* [Task requirements] Retype each line below precisely and omit all images.

* [Material shown]
╭──
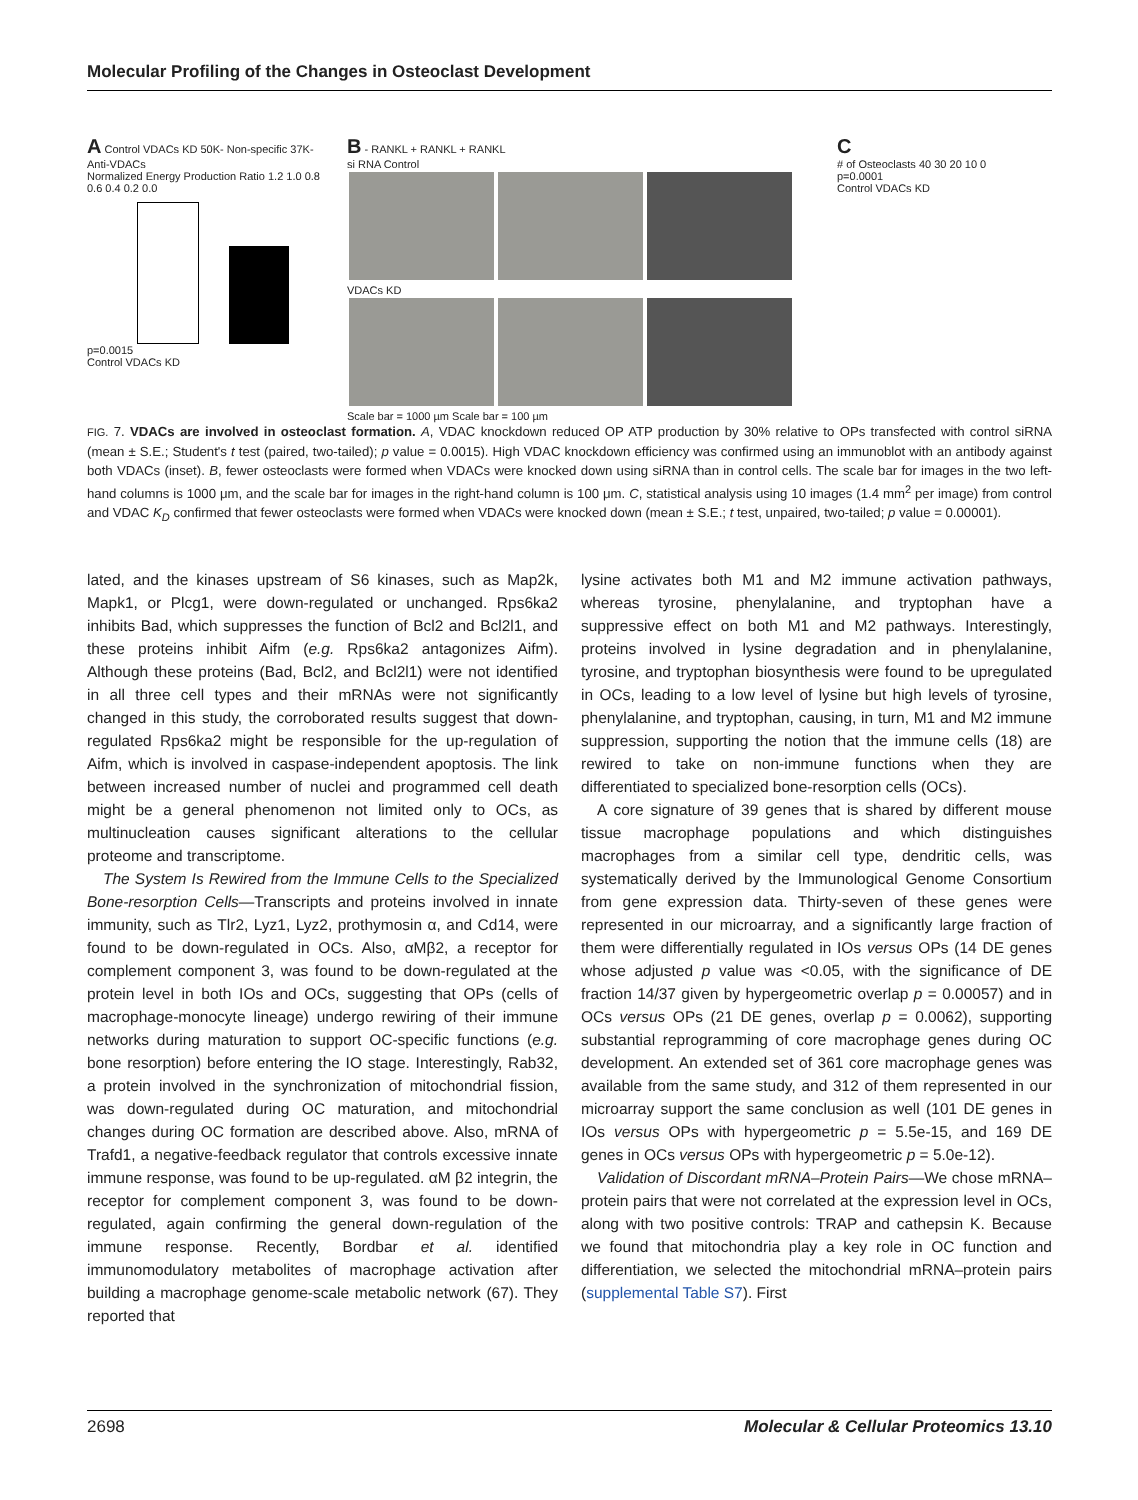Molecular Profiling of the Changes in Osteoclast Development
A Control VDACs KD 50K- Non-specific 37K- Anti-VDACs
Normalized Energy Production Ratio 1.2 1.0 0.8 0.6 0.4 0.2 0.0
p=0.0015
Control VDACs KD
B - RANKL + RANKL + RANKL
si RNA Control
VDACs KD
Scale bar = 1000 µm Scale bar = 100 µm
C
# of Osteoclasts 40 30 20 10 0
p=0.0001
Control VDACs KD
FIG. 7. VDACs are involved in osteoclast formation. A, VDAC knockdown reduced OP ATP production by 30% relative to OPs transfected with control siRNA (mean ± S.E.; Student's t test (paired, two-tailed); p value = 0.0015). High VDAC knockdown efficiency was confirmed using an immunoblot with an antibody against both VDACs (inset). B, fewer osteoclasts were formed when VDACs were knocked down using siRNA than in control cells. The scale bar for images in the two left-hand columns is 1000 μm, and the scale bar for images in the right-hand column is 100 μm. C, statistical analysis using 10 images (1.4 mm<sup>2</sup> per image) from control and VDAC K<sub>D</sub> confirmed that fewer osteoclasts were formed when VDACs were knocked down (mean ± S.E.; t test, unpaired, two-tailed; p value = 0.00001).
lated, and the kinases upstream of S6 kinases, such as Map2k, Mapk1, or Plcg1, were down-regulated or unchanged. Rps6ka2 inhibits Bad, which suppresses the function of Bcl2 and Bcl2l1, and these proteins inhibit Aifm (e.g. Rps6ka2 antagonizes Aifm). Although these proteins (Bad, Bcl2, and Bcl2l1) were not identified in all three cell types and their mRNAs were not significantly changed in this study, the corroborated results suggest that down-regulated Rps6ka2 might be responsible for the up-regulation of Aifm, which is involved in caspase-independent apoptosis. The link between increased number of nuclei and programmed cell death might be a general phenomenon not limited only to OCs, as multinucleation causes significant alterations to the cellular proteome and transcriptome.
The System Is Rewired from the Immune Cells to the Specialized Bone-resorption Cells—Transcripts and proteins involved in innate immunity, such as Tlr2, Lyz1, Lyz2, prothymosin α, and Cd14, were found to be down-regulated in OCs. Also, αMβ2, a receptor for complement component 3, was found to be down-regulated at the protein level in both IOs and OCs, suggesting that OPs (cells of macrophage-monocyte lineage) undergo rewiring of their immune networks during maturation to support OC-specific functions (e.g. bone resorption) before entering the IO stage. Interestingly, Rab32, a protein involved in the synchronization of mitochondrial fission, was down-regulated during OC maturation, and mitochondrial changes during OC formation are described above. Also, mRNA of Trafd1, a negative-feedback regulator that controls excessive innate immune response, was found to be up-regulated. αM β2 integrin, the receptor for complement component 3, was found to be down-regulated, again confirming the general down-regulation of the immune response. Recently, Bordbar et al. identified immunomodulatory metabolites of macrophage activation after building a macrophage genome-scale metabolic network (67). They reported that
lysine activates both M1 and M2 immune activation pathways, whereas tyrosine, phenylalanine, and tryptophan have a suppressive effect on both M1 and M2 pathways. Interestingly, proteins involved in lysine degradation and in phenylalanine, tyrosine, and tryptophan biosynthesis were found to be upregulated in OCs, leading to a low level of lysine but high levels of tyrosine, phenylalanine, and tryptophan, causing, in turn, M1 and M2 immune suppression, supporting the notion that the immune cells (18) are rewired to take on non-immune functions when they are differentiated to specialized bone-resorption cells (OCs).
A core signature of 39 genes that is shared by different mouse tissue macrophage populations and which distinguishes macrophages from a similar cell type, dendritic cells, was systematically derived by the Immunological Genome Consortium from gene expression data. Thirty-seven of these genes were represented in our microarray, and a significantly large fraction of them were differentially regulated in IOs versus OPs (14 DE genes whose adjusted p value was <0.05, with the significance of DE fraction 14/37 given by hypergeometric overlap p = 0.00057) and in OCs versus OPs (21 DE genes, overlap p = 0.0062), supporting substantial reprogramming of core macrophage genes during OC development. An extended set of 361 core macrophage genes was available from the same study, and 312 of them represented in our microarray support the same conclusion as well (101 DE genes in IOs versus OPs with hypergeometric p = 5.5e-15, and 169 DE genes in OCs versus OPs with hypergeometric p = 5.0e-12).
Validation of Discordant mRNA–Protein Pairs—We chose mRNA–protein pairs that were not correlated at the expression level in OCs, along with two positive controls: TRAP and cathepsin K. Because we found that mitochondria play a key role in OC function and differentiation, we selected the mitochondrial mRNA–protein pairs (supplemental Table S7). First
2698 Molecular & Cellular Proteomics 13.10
╰──
* [Your response]
Molecular Profiling of the Changes in Osteoclast Development
A Control VDACs KD 50K- Non-specific 37K- Anti-VDACs
Normalized Energy Production Ratio 1.2 1.0 0.8 0.6 0.4 0.2 0.0
p=0.0015
Control VDACs KD
B - RANKL + RANKL + RANKL
si RNA Control
VDACs KD
Scale bar = 1000 µm Scale bar = 100 µm
C
# of Osteoclasts 40 30 20 10 0
p=0.0001
Control VDACs KD
FIG. 7. VDACs are involved in osteoclast formation. A, VDAC knockdown reduced OP ATP production by 30% relative to OPs transfected with control siRNA (mean ± S.E.; Student's t test (paired, two-tailed); p value = 0.0015). High VDAC knockdown efficiency was confirmed using an immunoblot with an antibody against both VDACs (inset). B, fewer osteoclasts were formed when VDACs were knocked down using siRNA than in control cells. The scale bar for images in the two left-hand columns is 1000 μm, and the scale bar for images in the right-hand column is 100 μm. C, statistical analysis using 10 images (1.4 mm<sup>2</sup> per image) from control and VDAC K<sub>D</sub> confirmed that fewer osteoclasts were formed when VDACs were knocked down (mean ± S.E.; t test, unpaired, two-tailed; p value = 0.00001).
lated, and the kinases upstream of S6 kinases, such as Map2k, Mapk1, or Plcg1, were down-regulated or unchanged. Rps6ka2 inhibits Bad, which suppresses the function of Bcl2 and Bcl2l1, and these proteins inhibit Aifm (e.g. Rps6ka2 antagonizes Aifm). Although these proteins (Bad, Bcl2, and Bcl2l1) were not identified in all three cell types and their mRNAs were not significantly changed in this study, the corroborated results suggest that down-regulated Rps6ka2 might be responsible for the up-regulation of Aifm, which is involved in caspase-independent apoptosis. The link between increased number of nuclei and programmed cell death might be a general phenomenon not limited only to OCs, as multinucleation causes significant alterations to the cellular proteome and transcriptome.
The System Is Rewired from the Immune Cells to the Specialized Bone-resorption Cells—Transcripts and proteins involved in innate immunity, such as Tlr2, Lyz1, Lyz2, prothymosin α, and Cd14, were found to be down-regulated in OCs. Also, αMβ2, a receptor for complement component 3, was found to be down-regulated at the protein level in both IOs and OCs, suggesting that OPs (cells of macrophage-monocyte lineage) undergo rewiring of their immune networks during maturation to support OC-specific functions (e.g. bone resorption) before entering the IO stage. Interestingly, Rab32, a protein involved in the synchronization of mitochondrial fission, was down-regulated during OC maturation, and mitochondrial changes during OC formation are described above. Also, mRNA of Trafd1, a negative-feedback regulator that controls excessive innate immune response, was found to be up-regulated. αM β2 integrin, the receptor for complement component 3, was found to be down-regulated, again confirming the general down-regulation of the immune response. Recently, Bordbar et al. identified immunomodulatory metabolites of macrophage activation after building a macrophage genome-scale metabolic network (67). They reported that
lysine activates both M1 and M2 immune activation pathways, whereas tyrosine, phenylalanine, and tryptophan have a suppressive effect on both M1 and M2 pathways. Interestingly, proteins involved in lysine degradation and in phenylalanine, tyrosine, and tryptophan biosynthesis were found to be upregulated in OCs, leading to a low level of lysine but high levels of tyrosine, phenylalanine, and tryptophan, causing, in turn, M1 and M2 immune suppression, supporting the notion that the immune cells (18) are rewired to take on non-immune functions when they are differentiated to specialized bone-resorption cells (OCs).
A core signature of 39 genes that is shared by different mouse tissue macrophage populations and which distinguishes macrophages from a similar cell type, dendritic cells, was systematically derived by the Immunological Genome Consortium from gene expression data. Thirty-seven of these genes were represented in our microarray, and a significantly large fraction of them were differentially regulated in IOs versus OPs (14 DE genes whose adjusted p value was <0.05, with the significance of DE fraction 14/37 given by hypergeometric overlap p = 0.00057) and in OCs versus OPs (21 DE genes, overlap p = 0.0062), supporting substantial reprogramming of core macrophage genes during OC development. An extended set of 361 core macrophage genes was available from the same study, and 312 of them represented in our microarray support the same conclusion as well (101 DE genes in IOs versus OPs with hypergeometric p = 5.5e-15, and 169 DE genes in OCs versus OPs with hypergeometric p = 5.0e-12).
Validation of Discordant mRNA–Protein Pairs—We chose mRNA–protein pairs that were not correlated at the expression level in OCs, along with two positive controls: TRAP and cathepsin K. Because we found that mitochondria play a key role in OC function and differentiation, we selected the mitochondrial mRNA–protein pairs (supplemental Table S7). First
2698 Molecular & Cellular Proteomics 13.10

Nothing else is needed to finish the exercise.